It’s said that on the first day you can’t win a tournament but you can certainly lose one.
Sarah Kemp has been around long enough to have heard that a few hundred times. But it didn’t enter her mind at all when she double-
bogeyed her fourth hole of the first round at the Lotte Championship on Wednesday.
A player with less experience might have let that get into her head and adversely affect the round and maybe her chances of making the cut, much less contending.
Kemp, 36, said in her younger days that could have been her. But not now … even though she said she can still be “terrible at being patient.”
“Doubles are just a part of the game,” she said after bouncing back to shoot 68 Wednesday. “And I knew there were a lot of birdie
opportunities coming up.”
Kemp took advantage of most of them, carding five on the seven holes after the double bogey. Her 4 under par put her just two strokes behind the first-round leader, fellow Australian Hannah Green.
There’s a logjam of five players right behind Green, and Kemp is tied for seventh with three more going into today’s second round.
Kemp has won 12 European and Australian tournaments since turning pro in 2005. But she has yet to win on the LPGA Tour. This is her 224th try at it.

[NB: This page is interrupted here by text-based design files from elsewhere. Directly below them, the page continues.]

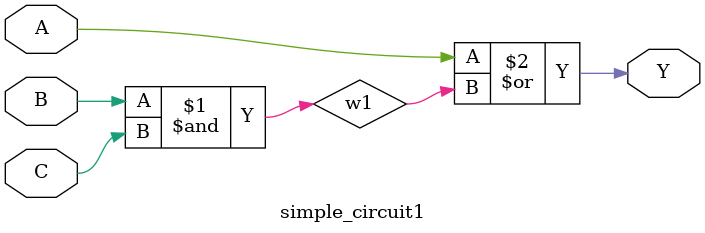
<source format=v>
module simple_circuit1(A,B,C,Y);

input A,B,C;

output Y;

wire w1;

assign w1= B&C;
assign Y= A|w1;

endmodule
</source>
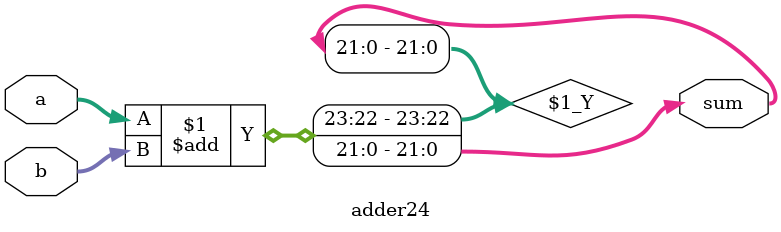
<source format=v>
module adder24( // 16 sums of 20 bit integers (for acc_ctrl16 which accumulates MAC 16 times)
    sum,a,b
    );
    output signed [21:0]sum;
    input signed [19:0] a;
    input signed [23:0] b;
    assign sum= a+b;
endmodule

</source>
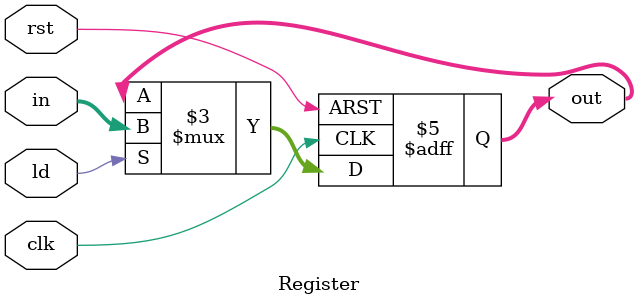
<source format=v>
module Register#(parameter SIZE = 19) (input clk, rst, input[SIZE:0] in, input ld, output reg[SIZE:0] out);
	always @(posedge clk or posedge rst) begin
		if (rst) begin
			// reset
			out = 0;
		end
		else if (clk) begin
			if(ld)
				out = in;
		end
	end
endmodule
</source>
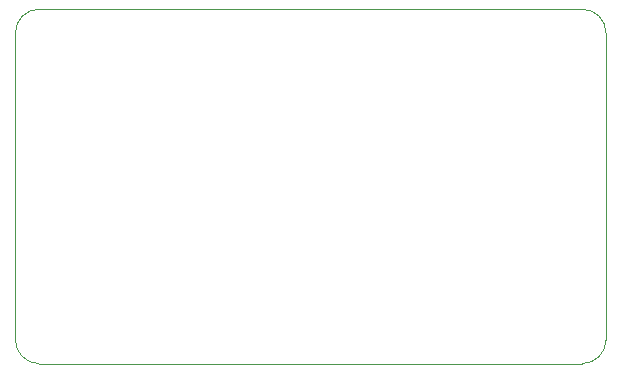
<source format=gko>
G04*
G04 #@! TF.GenerationSoftware,Altium Limited,Altium Designer,21.6.1 (37)*
G04*
G04 Layer_Color=16711935*
%FSLAX44Y44*%
%MOMM*%
G71*
G04*
G04 #@! TF.SameCoordinates,EB5C24EC-25F4-4F86-8BBE-D8D07956753C*
G04*
G04*
G04 #@! TF.FilePolarity,Positive*
G04*
G01*
G75*
%ADD10C,0.1000*%
D10*
X0Y20000D02*
G03*
X20000Y0I20000J0D01*
G01*
X480000D02*
G03*
X500000Y20000I0J20000D01*
G01*
X500000Y280000D02*
G03*
X480000Y300000I-20000J0D01*
G01*
X20000D02*
G03*
X0Y280000I0J-20000D01*
G01*
Y250000D02*
Y280000D01*
X500000Y20000D02*
Y280000D01*
X20000Y0D02*
X480000D01*
X20000Y300000D02*
X480000Y300000D01*
X0Y20000D02*
Y250000D01*
M02*

</source>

In 2019 she was runner-up at the Women’s Victorian Open, which was then part of the LPGA Tour for two years.
Kemp’s 2021 season included fourth at the Pure Silk LPGA Championship for one of her seven career top 10s, and Kemp was looking forward to a strong start in 2022.
But she was hit by COVID-19 in January.
“I had a head cold, sore throat and headache for four or five days, and some fatigue. I’m grateful to be vaccinated and that it didn’t get worse,” she said.
Kemp made just one cut in the five tournaments she played in since, but her play Wednesday indicated she’s back to full strength.
“I haven’t played that good all year, so it’s nice to finally get the year started. I felt like I hit a lot of fairways,” she said. “And I putted well, so it was just nice and solid overall.”
It was also spectacular at times, with a bunker hole-out and another on a long chip for birdie.
“I missed the cut by one at ANA and I sort of trended slowly, very slowly in the right direction. But it’s been super frustrating, and it’s just nice that, yeah, I guess I remained patient and just kept doing the same thing.
“So I’ve been doing exactly the same; just stayed patient.”
That included taking what the wind would allow her.
“I actually didn’t find it crazy … I didn’t find it long, and I’m not a very long hitter. I think I just hit really good drives … I kept it lower on the into-the-wind holes and it got out there a little bit further,” Kemp said.
“But, yeah, I didn’t have too many longer clubs in today. It was nice. I think we had a lot of crosswinds, but I sort of shaped it in the way that I would get some of downwind on the crosswind.”